Now we can add the job type as a custom field. To do this we are going to use the add_post_meta()
function. This adds a custom field to a post given the posts ID (in our case $pj_jobpostid
) the custom field key (in this case pj_job_type) and the value you want for this custom field (in our case $pj_jobType
. This is added using the following code:
[php]
if($pj_jobpostid != 0) {
add_post_meta($pj_jobpostid, ‘pj_job_type’, $pj_jobType, true);
}
[/php]
We wrap this code in an IF statement that basically says if the value of $pj_jobpostid
is anything but 0 (i.e. the wp_insert_post()
has worked) then add our custom field.
The final thing to do is to give the user and Broadbean some feedback in order to check whether the whole process has worked.

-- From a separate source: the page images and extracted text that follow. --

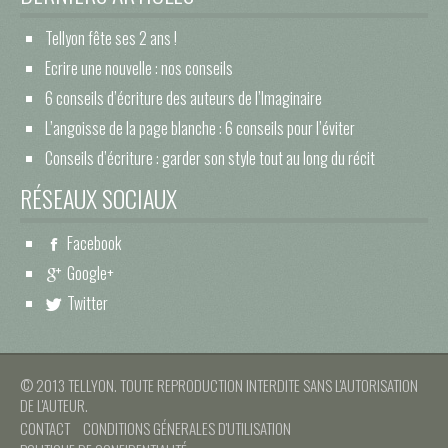
Tellyon fête ses 2 ans !
Ecrire une nouvelle : nos conseils
6 conseils d’écriture des auteurs de l’Imaginaire
L’angoisse de la page blanche : 6 conseils pour l’éviter
Conseils d’écriture : garder son style tout au long du récit
RÉSEAUX SOCIAUX
Facebook
Google+
Twitter
© 2013 TELLYON. TOUTE REPRODUCTION INTERDITE SANS L'AUTORISATION
DE L'AUTEUR.
CONTACT
CONDITIONS GÉNERALES D'UTILISATION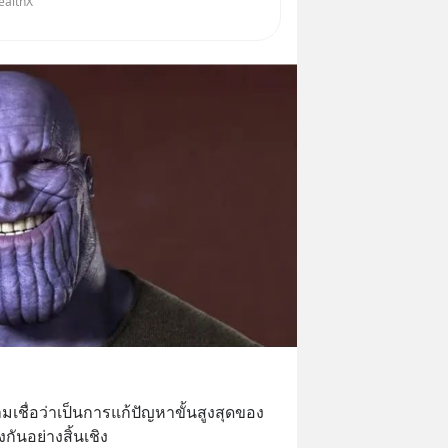
ealthX
X ถามเข้ามา
ามเชื่อว่าเป็นการแก้ปัญหาขั้นสูงสุดของ
งกันอย่างสิ้นเชิง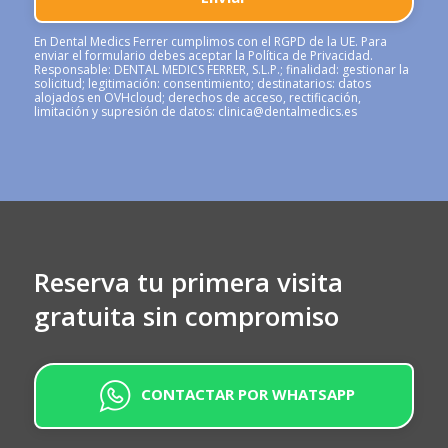
En Dental Medics Ferrer cumplimos con el RGPD de la UE. Para
enviar el formulario debes aceptar la Política de Privacidad.
Responsable: DENTAL MEDICS FERRER, S.L.P.; finalidad: gestionar la
solicitud; legitimación: consentimiento; destinatarios: datos
alojados en OVHcloud; derechos de acceso, rectificación,
limitación y supresión de datos:
clinica@dentalmedics.es
Alternative:
Reserva tu primera visita
gratuita sin compromiso
CONTACTAR POR WHATSAPP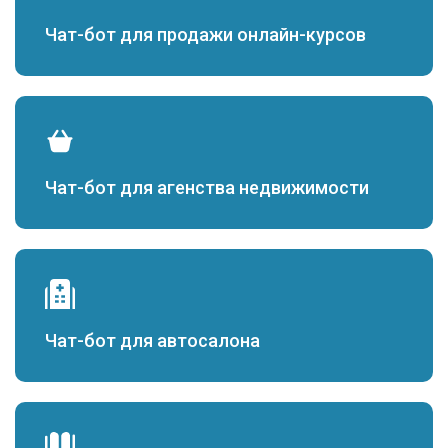
Чат-бот для продажи онлайн-курсов
Чат-бот для агенства недвижимости
Чат-бот для автосалона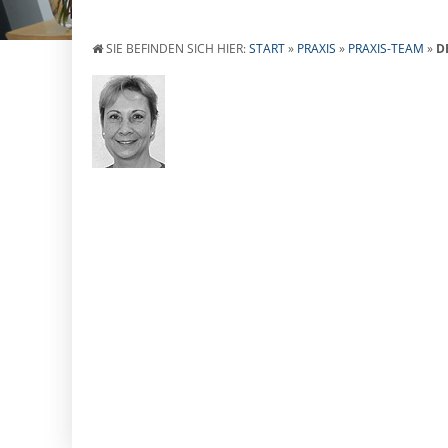
SIE BEFINDEN SICH HIER:
START
»
PRAXIS
»
PRAXIS-TEAM
»
D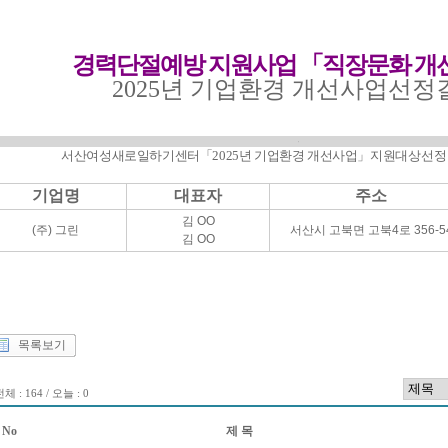
경력단절예방 지원사업
「
직장문화 개
2025
년 기업환경 개선사업
선정
혻
서산여성새로일하기센터
「
2025
년 기업환경 개선사업
」
지원대
상
선정
기업명
대표자
주소
김 OO
(주) 그린
서산시 고북면 고북4로 356-5
김 OO
목록보기
체 : 164 / 오늘 : 0
No
제 목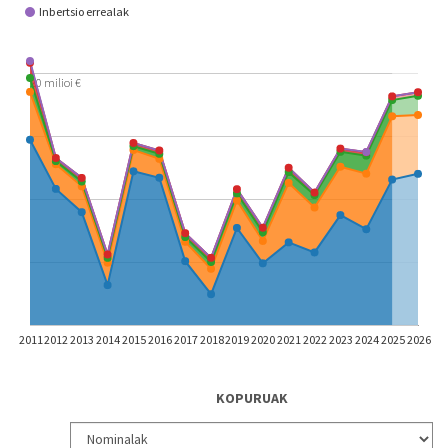
Inbertsio errealak
20 milioi €
2011
2012
2013
2014
2015
2016
2017
2018
2019
2020
2021
2022
2023
2024
2025
2026
KOPURUAK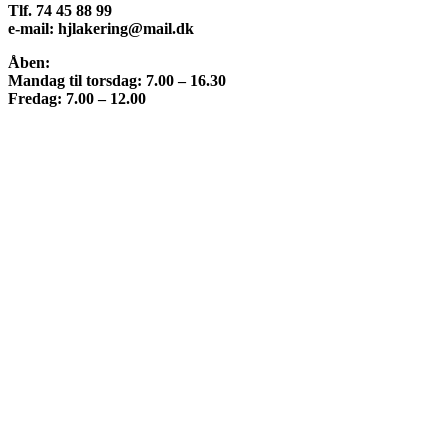
Tlf. 74 45 88 99
e-mail: hjlakering@mail.dk
Åben:
Mandag til torsdag: 7.00 – 16.30
Fredag: 7.00 – 12.00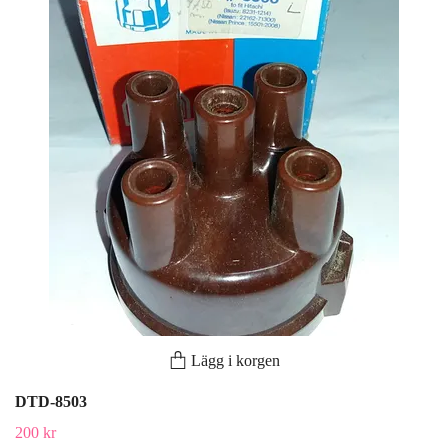
Lägg i korgen
DTD-8503
200 kr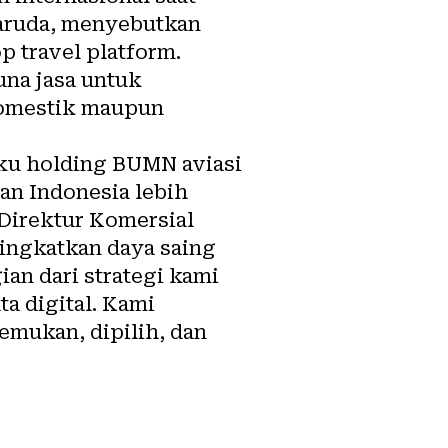
Garuda, menyebutkan
p travel platform.
una jasa untuk
 domestik maupun
aku holding BUMN aviasi
an Indonesia lebih
 Direktur Komersial
ingkatkan daya saing
ian dari strategi kami
a digital. Kami
emukan, dipilih, dan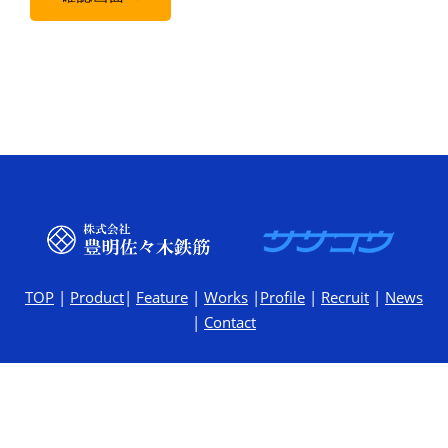
TOP
|
Product
|
Feature
|
Works
|
Profile
|
Recruit
|
News
|
Contact
©
（株）豊明佐々木鉄筋. All rights reserved.
2026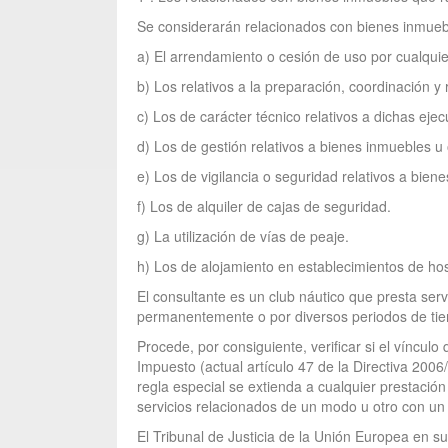
Se considerarán relacionados con bienes inmueble
a) El arrendamiento o cesión de uso por cualquier
b) Los relativos a la preparación, coordinación y 
c) Los de carácter técnico relativos a dichas ejec
d) Los de gestión relativos a bienes inmuebles u 
e) Los de vigilancia o seguridad relativos a bien
f) Los de alquiler de cajas de seguridad.
g) La utilización de vías de peaje.
h) Los de alojamiento en establecimientos de ho
El consultante es un club náutico que presta se
permanentemente o por diversos periodos de tiem
Procede, por consiguiente, verificar si el vínculo
Impuesto (actual artículo 47 de la Directiva 200
regla especial se extienda a cualquier prestació
servicios relacionados de un modo u otro con un
El Tribunal de Justicia de la Unión Europea en 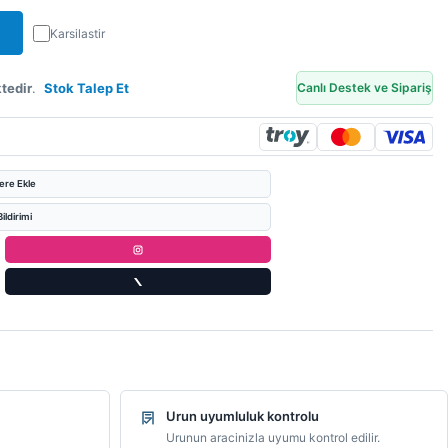
Karsilastir
tedir
.
Stok Talep Et
Canlı Destek ve Sipariş
lere Ekle
ildirimi
Urun uyumluluk kontrolu
Urunun aracinizla uyumu kontrol edilir.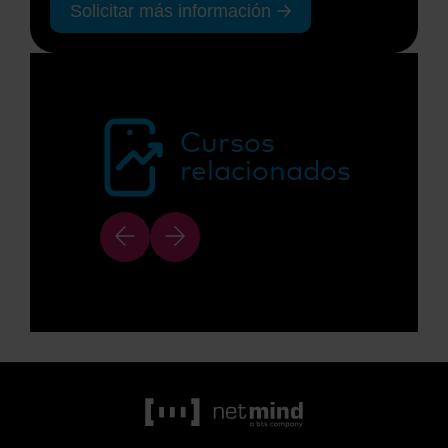
Solicitar más información
Cursos
relacionados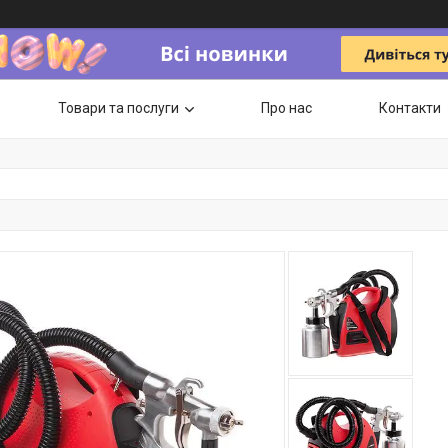
Товари та послуги
Про нас
Контакти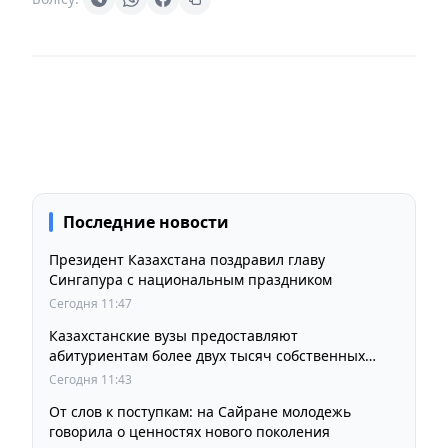
Последние новости
Президент Казахстана поздравил главу
Сингапура с национальным праздником
Сегодня 11:47
Казахстанские вузы предоставляют
абитуриентам более двух тысяч собственных
образовательных грантов
Сегодня 11:43
От слов к поступкам: на Сайране молодежь
говорила о ценностях нового поколения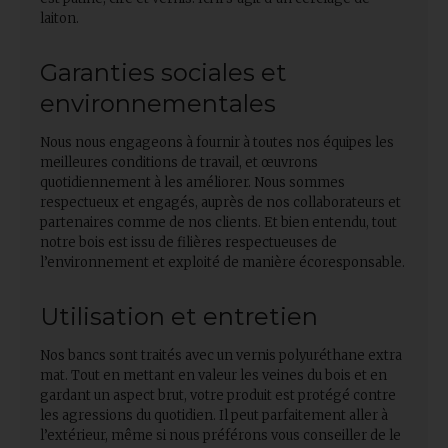
laiton.
Garanties sociales et
environnementales
Nous nous engageons à fournir à toutes nos équipes les
meilleures conditions de travail, et œuvrons
quotidiennement à les améliorer. Nous sommes
respectueux et engagés, auprès de nos collaborateurs et
partenaires comme de nos clients. Et bien entendu, tout
notre bois est issu de filières respectueuses de
l’environnement et exploité de manière écoresponsable.
Utilisation et entretien
Nos bancs sont traités avec un vernis polyuréthane extra
mat. Tout en mettant en valeur les veines du bois et en
gardant un aspect brut, votre produit est protégé contre
les agressions du quotidien. Il peut parfaitement aller à
l’extérieur, même si nous préférons vous conseiller de le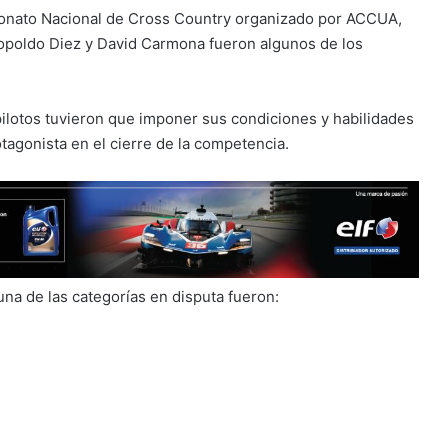
eonato Nacional de Cross Country organizado por ACCUA,
eopoldo Diez y David Carmona fueron algunos de los
 pilotos tuvieron que imponer sus condiciones y habilidades
otagonista en el cierre de la competencia.
na de las categorías en disputa fueron: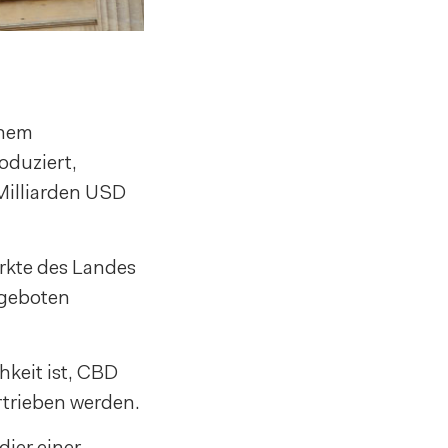
inem
oduziert,
Milliarden USD
rkte des Landes
ngeboten
keit ist, CBD
rtrieben werden.
dier einer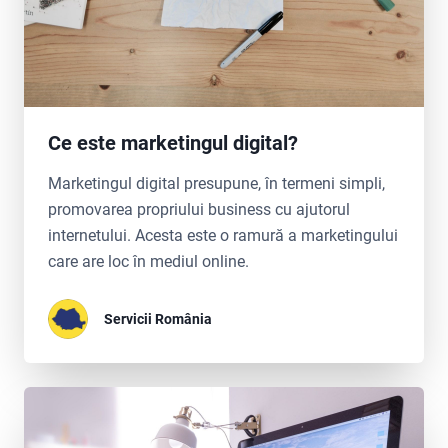
Ce este marketingul digital?
Marketingul digital presupune, în termeni simpli,
promovarea propriului business cu ajutorul
internetului. Acesta este o ramură a marketingului
care are loc în mediul online.
Servicii România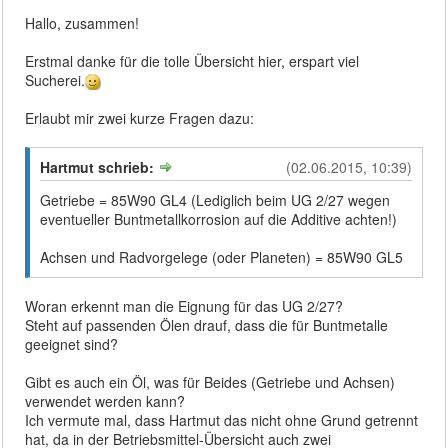
Hallo, zusammen!
Erstmal danke für die tolle Übersicht hier, erspart viel
Sucherei.
Erlaubt mir zwei kurze Fragen dazu:
Hartmut schrieb:
(02.06.2015, 10:39)
Getriebe = 85W90 GL4 (Lediglich beim UG 2/27 wegen
eventueller Buntmetallkorrosion auf die Additive achten!)
Achsen und Radvorgelege (oder Planeten) = 85W90 GL5
Woran erkennt man die Eignung für das UG 2/27?
Steht auf passenden Ölen drauf, dass die für Buntmetalle
geeignet sind?
Gibt es auch ein Öl, was für Beides (Getriebe und Achsen)
verwendet werden kann?
Ich vermute mal, dass Hartmut das nicht ohne Grund getrennt
hat, da in der Betriebsmittel-Übersicht auch zwei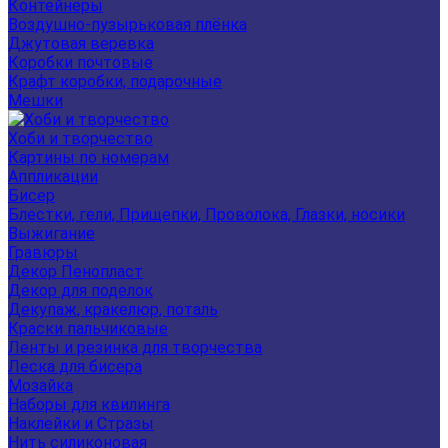
Контейнеры
Воздушно-пузырьковая плёнка
Джутовая веревка
Коробки почтовые
Крафт коробки, подарочные
Мешки
Хоби и творчество
Картины по номерам
Аппликации
Бисер
Блестки, гели, Прищепки, Проволока, Глазки, носики
Выжигание
Гравюры
Декор Пенопласт
Декор для поделок
Декупаж, кракелюр, поталь
Краски пальчиковые
Ленты и резинка для творчества
Леска для бисера
Мозайка
Наборы для квилинга
Наклейки и Стразы
Нить силиконовая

To so this we can add to our IF statement above something like the following:
[php]
if($pj_jobpostid != 0) { // if adding job is successful
add_post_meta($pj_jobpostid, ‘pj_job_type’, $pj_jobType, true);
echo ‘Nice one! The job has been added.’;
} else { // if adding the job failed
echo ‘There has been an error adding the post to the database!’;
}
[/php]
So there we have it. A system that allows you to use Broadbean in order to add jobs to your WordPress website as posts.